[Opening EXCERPT PROVIDED section]

Food for Thought
By Elaine Pollard, AAIA member, St. Albert, Alberta
Last school year, another parent and I advocated for our children by addressing School Council in an attempt to raise awareness about milk allergy and to ask for critical thinking about the use of food in school. The first mother has two children who are anaphylactic to eggs, milk and nuts (ground nuts and tree nuts); one child also has asthma. My child is anaphylactic to milk and milk products.
I consider a severe allergy to be, in my terms, a Condition Requiring Community Response (CRCR). A child with haemophilia, for example, must have playmates who ensure that the child does not receive bruises during their time together. His teachers must recognize and act appropriately if the child appears to be bleeding internally. As such, the non-allergy community has a role to play in safeguarding children with allergies. But what is that role and how much is expected of them?
Parents of a child with a severe allergy start their own and their child's education regarding the allergy the minute they receive the diagnosis. As with all such parents, I have raised my child to be allergy aware; he has, for example, learned how to read labels for milk products as developmentally appropriate. As he enters grade four, I feel confident that he will try to avoid a situation where his food might be cross-contaminated with a dairy product, even if it means separating himself from certain individuals at a play date.
However, in a setting where I cannot always be present and where he is continually surrounded by food, I require a community response to assist with my child's well-being. At school, I must say that many of the parents of my child's friends have been very accommodating of his special needs, especially at birthday parties. And yet, I was met with an altogether different reaction at the School Council presentation.
One mother told me that she is aware of allergies and she is scrupulous about reading labels for nuts when she shops. A few moments later, she told me that I should request a pizza without cheese for my milk allergy child when the school throws a pizza party. She was sadly unaware of the dangers of accidental cross-contamination for anyone except for the child with the nut allergy. It was at this point that I recognized the phenomenon of allergy fatigue, a term coined by another AAIA member. I realized that the school community had agreed to be allergy aware by being a nut-free school. They knew how to read labels for traces of nuts, but now they were unwilling to go beyond that one trigger of anaphylaxis.

[Closing EXCERPT PROVIDED section]

• **QUESTIONS**:
1 > In the essay on food allergies at school, what is the writer's child anaphylactic to?
2 > Pick up the essay on food allergies at school after its last sentence and keep writing it.

[Opening ENTRIES PROVIDED section]

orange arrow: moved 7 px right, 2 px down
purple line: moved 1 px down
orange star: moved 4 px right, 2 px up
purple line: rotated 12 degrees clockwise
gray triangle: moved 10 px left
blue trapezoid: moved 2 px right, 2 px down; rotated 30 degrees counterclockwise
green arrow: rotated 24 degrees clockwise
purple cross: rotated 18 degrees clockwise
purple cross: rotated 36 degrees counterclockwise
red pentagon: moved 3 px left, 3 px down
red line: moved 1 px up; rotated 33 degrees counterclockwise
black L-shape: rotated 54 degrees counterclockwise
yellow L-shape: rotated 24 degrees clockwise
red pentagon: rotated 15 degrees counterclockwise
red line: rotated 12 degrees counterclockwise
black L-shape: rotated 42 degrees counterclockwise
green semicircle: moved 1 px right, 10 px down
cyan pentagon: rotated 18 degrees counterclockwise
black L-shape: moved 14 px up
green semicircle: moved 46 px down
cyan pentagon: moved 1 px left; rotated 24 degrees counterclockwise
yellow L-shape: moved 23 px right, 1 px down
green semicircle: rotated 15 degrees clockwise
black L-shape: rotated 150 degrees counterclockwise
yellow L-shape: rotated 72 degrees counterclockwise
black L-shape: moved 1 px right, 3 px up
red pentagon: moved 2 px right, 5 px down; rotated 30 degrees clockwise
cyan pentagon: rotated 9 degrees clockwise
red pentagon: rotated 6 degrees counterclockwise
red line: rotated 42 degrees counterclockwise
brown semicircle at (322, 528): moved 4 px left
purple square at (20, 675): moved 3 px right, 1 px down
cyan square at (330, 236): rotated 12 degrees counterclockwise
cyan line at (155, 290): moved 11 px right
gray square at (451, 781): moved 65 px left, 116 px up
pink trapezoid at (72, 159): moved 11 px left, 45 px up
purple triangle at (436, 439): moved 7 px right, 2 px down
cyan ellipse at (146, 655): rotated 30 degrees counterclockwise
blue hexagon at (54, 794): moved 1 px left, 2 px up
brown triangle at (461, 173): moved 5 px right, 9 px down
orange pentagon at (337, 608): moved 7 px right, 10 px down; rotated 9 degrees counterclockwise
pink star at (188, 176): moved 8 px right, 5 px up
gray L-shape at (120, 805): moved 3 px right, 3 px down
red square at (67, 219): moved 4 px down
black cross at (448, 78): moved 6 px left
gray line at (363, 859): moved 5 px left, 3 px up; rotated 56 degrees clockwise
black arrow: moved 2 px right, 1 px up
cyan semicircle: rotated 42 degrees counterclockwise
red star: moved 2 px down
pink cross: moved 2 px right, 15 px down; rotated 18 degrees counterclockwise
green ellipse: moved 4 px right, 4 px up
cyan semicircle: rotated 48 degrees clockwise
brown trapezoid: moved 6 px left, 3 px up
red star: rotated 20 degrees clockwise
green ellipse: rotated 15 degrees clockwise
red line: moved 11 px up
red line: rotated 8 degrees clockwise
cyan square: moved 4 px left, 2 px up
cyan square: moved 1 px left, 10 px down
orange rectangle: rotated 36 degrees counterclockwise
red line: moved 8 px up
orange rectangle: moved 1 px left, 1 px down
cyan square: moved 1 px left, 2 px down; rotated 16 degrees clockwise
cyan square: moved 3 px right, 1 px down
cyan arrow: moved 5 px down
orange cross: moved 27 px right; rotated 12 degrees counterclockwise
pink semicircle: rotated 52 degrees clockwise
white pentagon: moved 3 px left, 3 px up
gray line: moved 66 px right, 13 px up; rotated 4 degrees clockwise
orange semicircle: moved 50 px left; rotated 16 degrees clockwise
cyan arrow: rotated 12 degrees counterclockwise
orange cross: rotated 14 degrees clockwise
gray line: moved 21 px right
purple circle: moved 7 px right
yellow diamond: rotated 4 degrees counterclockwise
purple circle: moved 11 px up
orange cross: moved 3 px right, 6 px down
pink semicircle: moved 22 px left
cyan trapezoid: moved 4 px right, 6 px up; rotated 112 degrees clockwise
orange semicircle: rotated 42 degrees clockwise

[Closing ENTRIES PROVIDED section]

• **EXERCISE RESPONSES**:
1 > Milk and milk products.

2 >
Those lobbying on behalf of nut allergic children in our school have been telling other parents what their children could and couldn't eat for breakfast. So many reminders about peanut/nut allergies have gone out that some teachers have given up on class parties. So the reasons for the allergy fatigue became more apparent to me as the year progressed.
Now, I would like to suggest that we (AAIA members) ask the non-allergic community to do less regarding peanut /nut allergies. Ironically, by doing this we will end up doing more for the larger allergy community and ultimately the whole community. First and foremost, instead of asking them to read labels for allergens, we should let the non-allergic community pack lunches with whatever they deem necessary for their children's nutritional needs (peanut butter and cheese included). After all, the recent study “Relevance of casual contact with peanut butter in children with peanut allergy” suggests that a child with a nut allergy sitting next to a child eating a peanut butter sandwich is not in a life-threatening situation. Instead of advocating for a ban of one trigger for anaphylaxis, we should invite the non-allergic community to request more hand-washing in schools and to insist on better cleaning of their children's classrooms. We should ask the non-allergic community to think critically about the use of all foods in schools for fundraising and rewards. (Why do we need all those pizza parties in schools?).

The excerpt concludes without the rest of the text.